Perpecahan di pengadilan banding
Namun Wilkins tidak sepenuhnya mendukung keputusan pengadilan yang lebih rendah yang melanggar kebijakan tersebut.
Sebelumnya, Hakim Ana Reyes telah mengeluarkan perintah sementara yang menentang perintah eksekutif Trump, dengan menyatakan bahwa diskriminasi terhadap pasukan transgender tidak konstitusional.
Wilkins setuju dengan Reyes bahwa pemerintahan Trump tidak bisa menghentikan mereka yang sudah bekerja di militer. Namun, ia menambahkan, dampak buruknya tidak terlalu dirasakan oleh mereka yang ingin mendaftar wajib militer.
Oleh karena itu, keputusan yang dikeluarkan pada hari Senin ini merupakan pukulan telak terhadap perintah Reyes yang akan melarang pemerintahan Trump melarang kaum transgender mengikuti proses pendaftaran militer.
Rogers, orang yang menunjuk Clinton, tidak setuju dengan perbedaan tersebut. Dia merujuk pada kesaksian yang menunjukkan bahwa kegagalan anggota transgender untuk bergabung dengan militer akan menghilangkan “personel yang memenuhi syarat yang telah membuktikan kemampuan mereka untuk mengabdi”.
Sementara itu, perbedaan pendapat dari orang yang ditunjuk Trump, Walker, bertumpu pada argumennya bahwa lembaga tersebut telah memberi izin izin kekuasaan dalam pemerintahan AS.
Pengadilan, menurutnya, seharusnya tidak bisa menentukan komposisi militer.
“Kami tidak memiliki keahlian maupun wewenang untuk memutuskan apakah militer dapat mengeluarkan penggugat dari jajarannya,” tulis Walker. “Konstitusi menyerahkan kekuasaannya kepada Kongres dan Panglima Tertinggi.”
Reaksi terhadap keputusan tersebut
Keputusan terpisah ini sepertinya tidak akan berdampak langsung pada kebijakan militer AS.
Pengadilan banding telah menghentikan perintah awal dari Reyes, disertai dengan berlanjutnya perjuangan hukum, dan tahun lalu, Mahkamah Agung AS juga menghentikan perintah yang menentang kebijakan anti-transgender Trump, dalam kasus Amerika Serikat v Shilling.
Dalam postingan media sosial singkat yang terdiri dari empat kata, Hegseth mengisyaratkan bahwa Pentagon akan mengajukan banding atas keputusan hari Senin tersebut.

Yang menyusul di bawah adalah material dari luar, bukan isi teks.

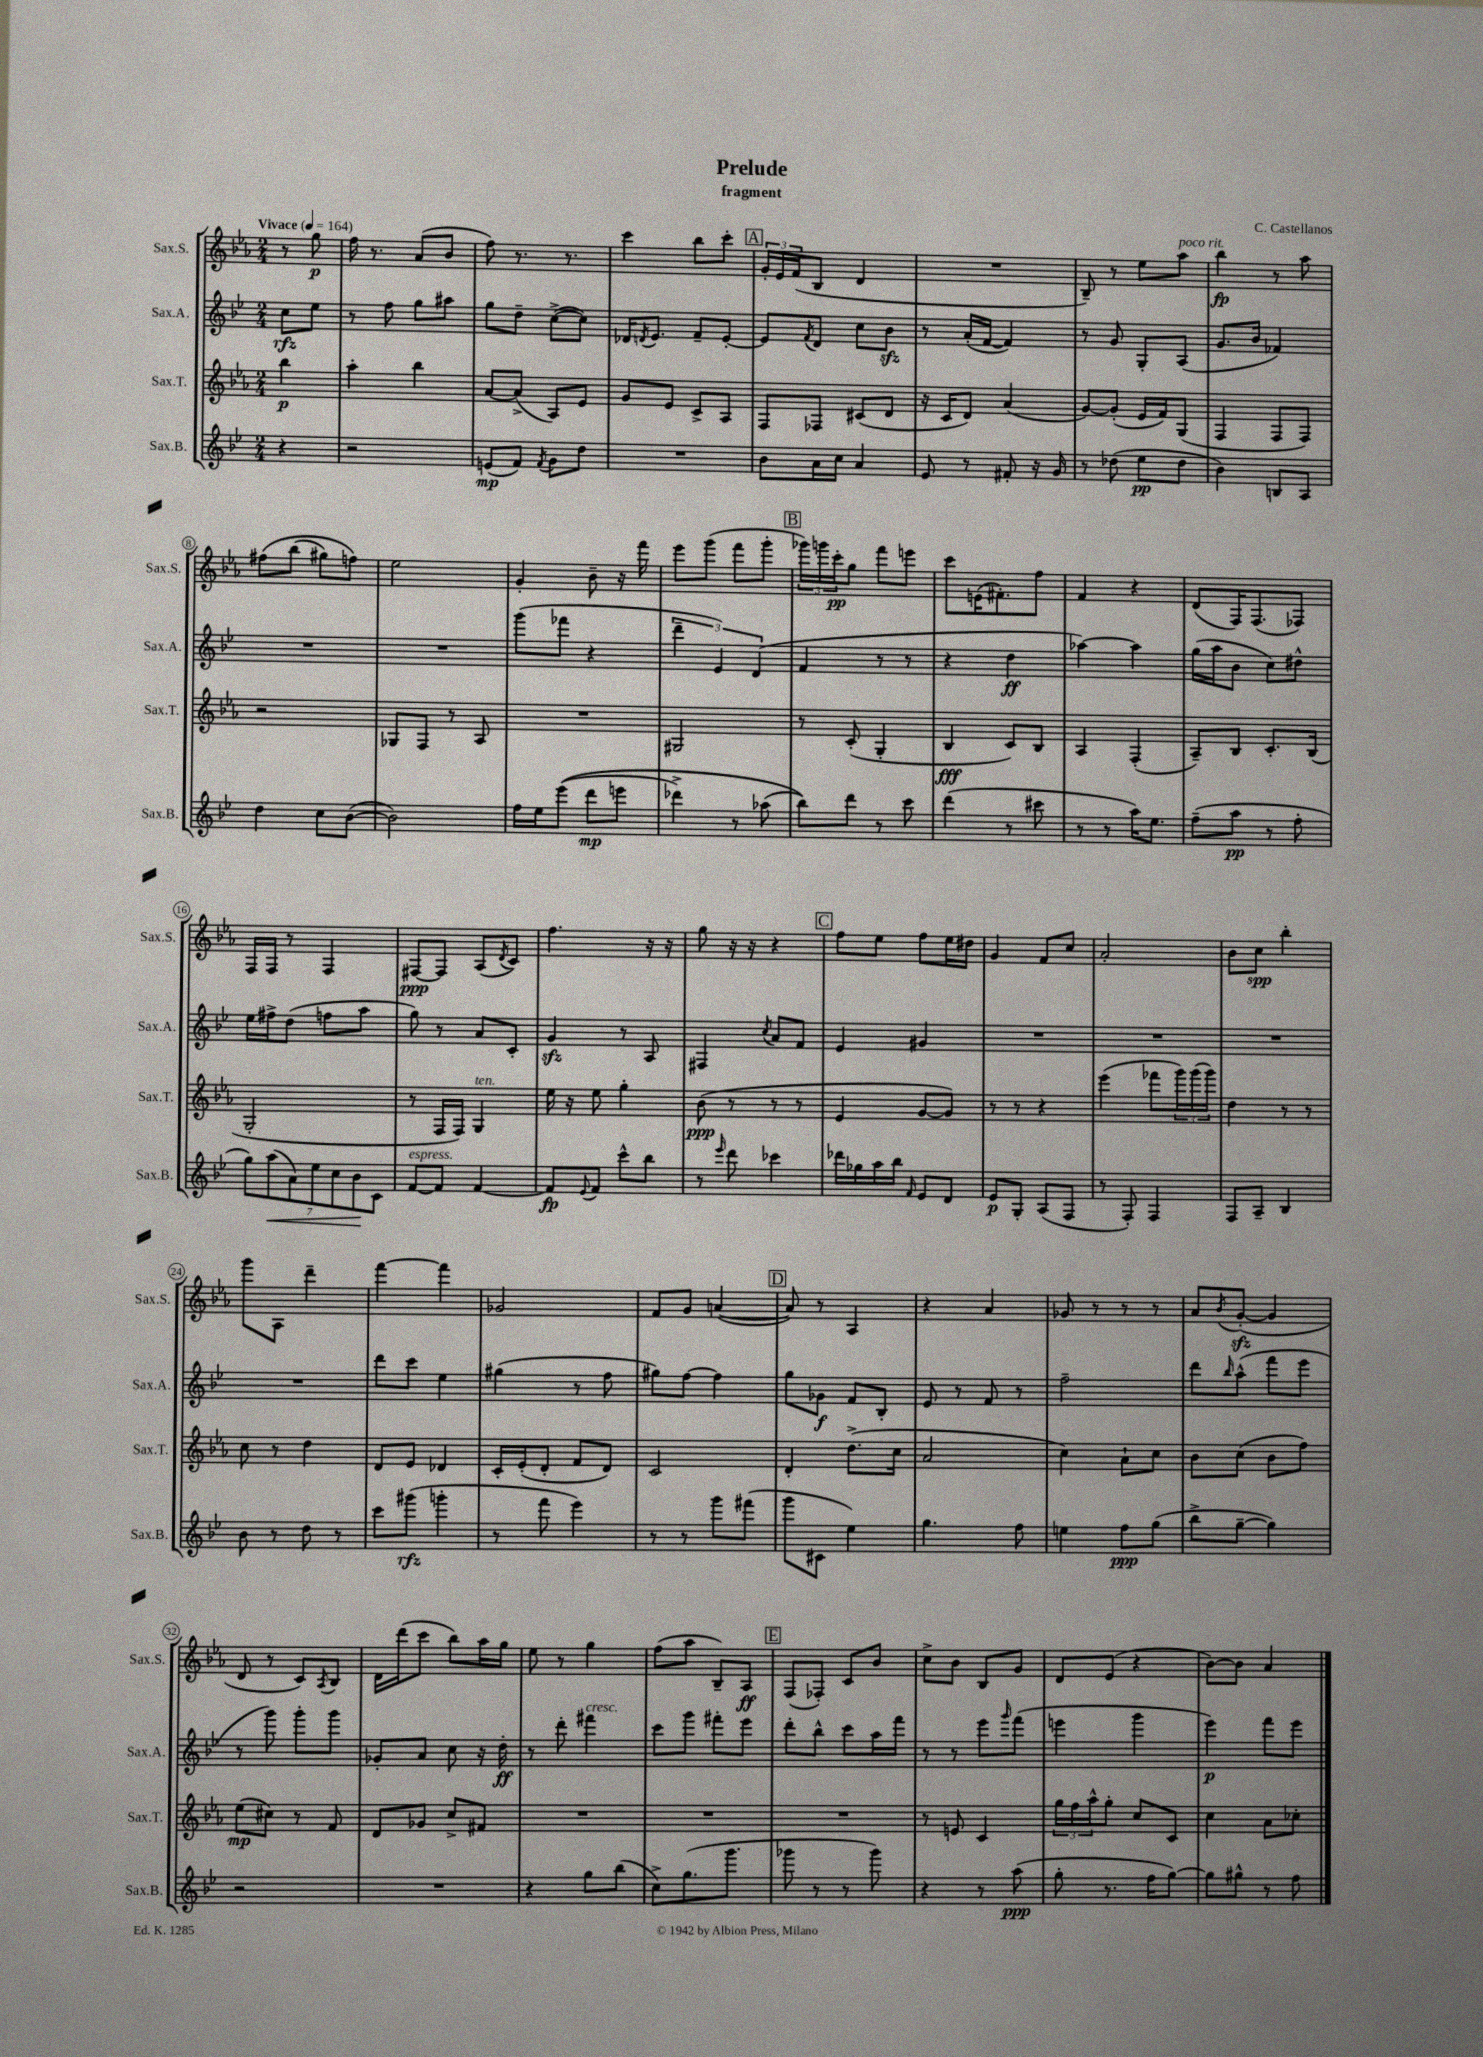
\header { title = "Prelude" composer = "C. Castellanos" subtitle = "fragment" }
<<
\new StaffGroup <<
\new Staff = "s0" \with { instrumentName = "Sax.S." shortInstrumentName = "Sax.S." } {
    \clef treble \key ees \major \numericTimeSignature \time 2/4 \partial 4 \tempo "Vivace" 4 = 164
    r8 g''8\p |
    f''16 r8. aes'8( bes'8 |
    f''8) r8. r8. |
    c'''4 bes''8 c'''8-. |
    \mark \markup { \box "A" } \tuplet 3/2 { g'16-. ees'16 f'16( } bes8 d'4 |
    R2 |
    bes8--) r8 ees''8 aes''8^\markup { \italic "poco rit." } |
    bes''4\fp r8 aes''8 |
    fis''8\( bes''8( gis''8) f''8\) |
    ees''2 |
    g'4-. bes'8-- r16 f'''16 |
    ees'''8 g'''8( f'''8 g'''8-. |
    \mark \markup { \box "B" } \tuplet 3/2 { ges'''16) g'''16 c'''16-.\pp } g''8 f'''8 e'''8 |
    c'''8 e'16( fis'8.-.) f''8 |
    f'4 r4 |
    d'8( f16) f8.( fes8) |
    f16 f16 r8 f4 |
    fis8~\ppp fis8 aes8( \acciaccatura { d'8 } c'8) |
    f''4. r16 r16 |
    g''8 r16 r16 r4 |
    \mark \markup { \box "C" } f''8 ees''8 f''8 ees''16 dis''16 |
    g'4 f'8 c''8 |
    aes'2-. |
    bes'8 c''8\spp bes''4-. |
    g'''8 aes8 d'''4-- |
    f'''4~ f'''4 |
    ges'2 |
    f'8 g'8 a'4~( |
    \mark \markup { \box "D" } a'8) r8 aes4 |
    r4 aes'4 |
    ges'8 r8 r8 r8 |
    aes'8 \acciaccatura { bes'8 } g'8~-.\sfz( g'4 |
    d'8 r8 c'8) \acciaccatura { aes8 } bes8 |
    d'16 d'''16( c'''8 bes''8) aes''16 g''16 |
    ees''8 r8 g''4 |
    f''8( aes''8 bes8--) aes8\ff |
    \mark \markup { \box "E" } f8( fes8-.) c'8 bes'8 |
    c''8-> bes'8 bes8 g'8 |
    d'8 ees'8( r4 |
    bes'8~) bes'8 aes'4 \bar "|." |
}
\new Staff = "s1" \with { instrumentName = "Sax.A." shortInstrumentName = "Sax.A." } {
    \clef treble \key bes \major \numericTimeSignature \time 2/4 \partial 4
    c''8\rfz ees''8 |
    r8 f''8 g''8 ais''8 |
    g''8 d''8-- c''8~->( c''8) |
    des'16 \acciaccatura { d'8 } ees'8. f'8-- ees'8~-. |
    \mark \markup { \box "A" } ees'8 \acciaccatura { f'8 } d'8 c''8 bes'8\sfz |
    r8 a'16-.( f'16~ f'4) |
    r8 g'8 g8-. a8( |
    g'8. bes'16 fes'4) |
    R2 |
    R2 |
    g'''8( fes'''8 r4 |
    \tuplet 3/2 { d'''4-- ees'4) d'4( } |
    \mark \markup { \box "B" } f'4 r8 r8 |
    r4 d''4\ff |
    aes''4~) aes''4 |
    g''16( a''16 bes'8 c''8) dis''8-^ |
    ees''16 fis''16-> d''8( f''8 a''8 |
    g''8) r8 a'8 c'8-. |
    g'4\sfz r8 a8 |
    fis4 \acciaccatura { c''8 } a'8 f'8 |
    \mark \markup { \box "C" } ees'4 gis'4 |
    R2 |
    R2 |
    R2 |
    R2 |
    d'''8 c'''8 ees''4 |
    gis''4( r8 f''8 |
    gis''8) f''8~ f''4 |
    \mark \markup { \box "D" } g''8 ges'8\f f'8 bes8-. |
    ees'8 r8 f'8 r8 |
    f''2-- |
    d'''8 \grace { bes''16 } a''8-^( f'''8 ees'''8 |
    r8 g'''8) g'''8-. g'''8 |
    ges'8-. a'8 c''8 r16 d''16-.\ff |
    r8 d'''8-. fis'''4^\markup { \italic "cresc." } |
    c'''8 g'''8 fis'''8-. ees'''8 |
    \mark \markup { \box "E" } d'''8-. bes''8-^ c'''8 a''16 f'''16 |
    r8 r8 ees'''8 \grace { g'''16 } f'''8( |
    e'''4 g'''4 |
    ees'''4\p) f'''8 ees'''8 \bar "|." |
}
\new Staff = "s2" \with { instrumentName = "Sax.T." shortInstrumentName = "Sax.T." } {
    \clef treble \key ees \major \numericTimeSignature \time 2/4 \partial 4
    bes''4\p |
    aes''4-. bes''4 |
    aes'8~ aes'8->( aes8) ees'8 |
    g'8 ees'8 c'8-> aes8 |
    \mark \markup { \box "A" } f8 fes8 cis'8( d'8 |
    r16 c'16 d'8) aes'4( |
    g'8~) g'8-.( ees'16 f'16) g8( |
    f4 f8 f8) |
    r2 |
    ges8 f8 r8 aes8 |
    R2 |
    gis2 |
    \mark \markup { \box "B" } r8 c'8-.( g4-. |
    bes4\fff c'8) bes8 |
    aes4 f4-.( |
    aes8--) bes8 c'8.-. bes16( |
    g2-. |
    r8 f16 f16) g4^\markup { \italic "ten." } |
    ees''16 r16 ees''8 g''4-. |
    bes'8\ppp( r8 r8 r8 |
    \mark \markup { \box "C" } ees'4 g'8~ g'8) |
    r8 r8 r4 |
    ees'''4( fes'''8 \tuplet 3/2 { g'''16) g'''16( g'''16) } |
    d''4 r8 r8 |
    c''8 r8 d''4 |
    d'8 ees'8 des'4 |
    c'16-. ees'16-.( d'8-. f'8 d'8) |
    c'2 |
    \mark \markup { \box "D" } d'4-. d''8.->( c''16 |
    aes'2 |
    c''4) aes'8-! c''8 |
    bes'8 c''8( bes'8 f''8) |
    ees''8\mp( cis''8) r8 f'8 |
    d'8 ges'8 c''8-> fis'8 |
    R2 |
    R2 |
    \mark \markup { \box "E" } R2 |
    r8 e'8 c'4 |
    \tuplet 3/2 { g''16 f''16 aes''16-^ } g''8-. c''8 c'8 |
    c''4 aes'8 ces''8-. \bar "|." |
}
\new Staff = "s3" \with { instrumentName = "Sax.B." shortInstrumentName = "Sax.B." } {
    \clef treble \key bes \major \numericTimeSignature \time 2/4 \partial 4
    r4 |
    r2 |
    e'8\mp( f'8) \acciaccatura { f'8 } g'8 d''8 |
    R2 |
    \mark \markup { \box "A" } bes'8 a'16 c''16 a'4 |
    ees'8 r8 fis'8-. r16 g'16 |
    r8 des''8( ees''8\pp des''8 |
    bes'4) b8 a8 |
    d''4 c''8 bes'8~( |
    bes'2) |
    f''16 ees''16 ees'''8(\( d'''8\mp e'''8 |
    des'''4->) r8 aes''8( |
    \mark \markup { \box "B" } bes''8)\) d'''8 r8 c'''8 |
    d'''4( r8 cis'''8 |
    r8 r8 a''16) ees''8. |
    f''8--( a''8\pp r8 f''8-. |
    \tuplet 7/4 { g''8) a''8\<( a'8) ees''8 c''8 bes'8\! c'8 } |
    f'8~^\markup { \italic "espress." } f'8 f'4~ |
    f'8\fp \appoggiatura { ees'8 } f'8 c'''8-^ bes''8 |
    r8 \grace { ees'''16 } d'''8 ces'''4 |
    \mark \markup { \box "C" } des'''16 ges''16 a''16 bes''16 \grace { f'16 } ees'8 d'8 |
    ees'8\p g8-. a8( f8 |
    r8 f8-.) f4 |
    f8 a8-- bes4 |
    bes'8 r8 d''8 r8 |
    c'''8 gis'''8\rfz( g'''4-. |
    r8 f'''8 ees'''4) |
    r8 r8 g'''8 fis'''8( |
    \mark \markup { \box "D" } g'''8 cis'8 ees''4) |
    g''4. f''8 |
    e''4 f''8\ppp g''8( |
    bes''8-> g''8~-- g''4) |
    r2 |
    R2 |
    r4 g''8 bes''8( |
    c''8->) g''8.( g'''8. |
    \mark \markup { \box "E" } ges'''8 r8 r8 ges'''8) |
    r4 r8 a''8\ppp( |
    g''8-. r8. f''16 g''8~) |
    g''8 gis''8-^ r8 f''8 \bar "|." |
}
>>
>>
\layout { \context { \Score \override BarNumber.stencil = #(make-stencil-circler 0.1 0.3 ly:text-interface::print) } }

“Sampai jumpa di SCOTUS,” dia menulismenggunakan singkatan dari Mahkamah Agung Amerika Serikat.
Namun para pendukung Partai Demokrat dan LGBTQ+ memuji keputusan tersebut sebagai kemenangan melawan prasangka dan diskriminasi di pemerintahan Trump.
“Tidak ada seorang pun yang memenuhi syarat dan menjawab panggilan untuk mengabdi harus ditolak karena siapa mereka,” tulis Perwakilan AS John Larson dari Connecticut dalam sebuah pernyataan. penyataan.
Larangan Trump terhadap trans-militer adalah diskriminasi – jelas dan sederhana. Kami akan terus memerangi serangan terhadap tentara kami dan semua transgender Amerika.